WORK TASK: Print every one of the rows below word for word, but leave the pictures out.

TASK MATERIAL:
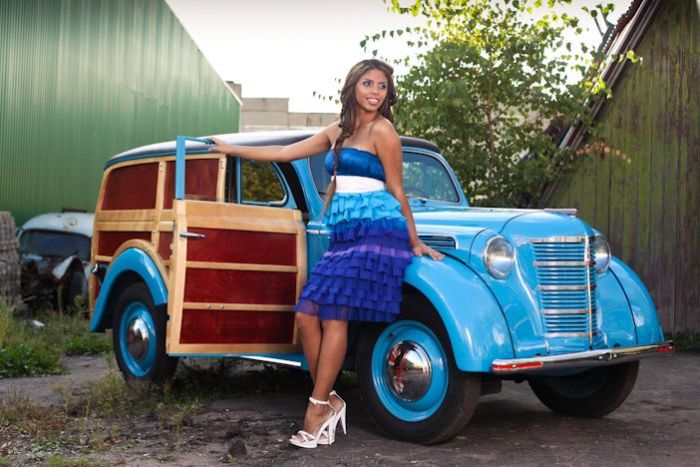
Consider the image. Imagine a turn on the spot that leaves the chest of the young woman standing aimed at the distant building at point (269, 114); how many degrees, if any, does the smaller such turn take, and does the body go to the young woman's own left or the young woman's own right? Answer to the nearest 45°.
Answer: approximately 135° to the young woman's own right

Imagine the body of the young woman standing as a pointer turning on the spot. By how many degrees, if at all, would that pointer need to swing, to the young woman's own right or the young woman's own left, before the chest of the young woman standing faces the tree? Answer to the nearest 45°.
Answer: approximately 135° to the young woman's own right

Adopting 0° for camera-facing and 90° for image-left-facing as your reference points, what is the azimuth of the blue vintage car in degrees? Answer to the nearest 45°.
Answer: approximately 315°

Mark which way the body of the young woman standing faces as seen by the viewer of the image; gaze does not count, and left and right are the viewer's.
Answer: facing the viewer and to the left of the viewer

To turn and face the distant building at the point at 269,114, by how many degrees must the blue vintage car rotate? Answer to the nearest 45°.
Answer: approximately 135° to its left

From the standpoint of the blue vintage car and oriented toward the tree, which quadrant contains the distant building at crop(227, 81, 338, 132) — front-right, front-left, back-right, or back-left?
front-left

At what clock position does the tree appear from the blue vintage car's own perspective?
The tree is roughly at 8 o'clock from the blue vintage car.

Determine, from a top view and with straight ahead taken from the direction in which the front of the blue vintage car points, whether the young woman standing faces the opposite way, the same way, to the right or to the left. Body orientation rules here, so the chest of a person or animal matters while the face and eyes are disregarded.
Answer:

EXPECTED OUTPUT:
Consider the image. Imagine a turn on the spot that leaves the chest of the young woman standing aimed at the distant building at point (269, 114); how many degrees, if any, does the smaller such turn take, and does the body go to the young woman's own left or the young woman's own right? Answer to the nearest 45°.
Answer: approximately 135° to the young woman's own right

Imagine the body of the young woman standing as a pointer turning on the spot. By how many degrees, if at all, would that pointer need to swing, to the young woman's own right or the young woman's own left, before the chest of the young woman standing faces the tree? Answer to the nearest 45°.
Answer: approximately 135° to the young woman's own right

Adopting 0° for camera-facing and 90° for image-left-facing as your reference points, what is the azimuth of the blue vintage car in degrees? Answer to the nearest 45°.
Answer: approximately 315°

Mark which way the body of the young woman standing faces as seen by the viewer of the image; gaze does not count, and left and right are the viewer's.
Answer: facing the viewer and to the left of the viewer

To turn and face the distant building at the point at 269,114, by how many degrees must the blue vintage car rotate? Answer to the nearest 45°.
Answer: approximately 135° to its left

From the standpoint of the blue vintage car and oriented toward the tree, which quadrant contains the distant building at crop(227, 81, 338, 132) — front-right, front-left, back-right, or back-left?
front-left

At what clock position does the tree appear from the blue vintage car's own perspective?
The tree is roughly at 8 o'clock from the blue vintage car.

Determine, from a top view and with straight ahead taken from the direction in which the front of the blue vintage car points, whether the young woman standing faces the opposite way, the same way, to the right or to the left. Body orientation rules here, so the chest of a person or animal matters while the face and eyes are disregarded.
Answer:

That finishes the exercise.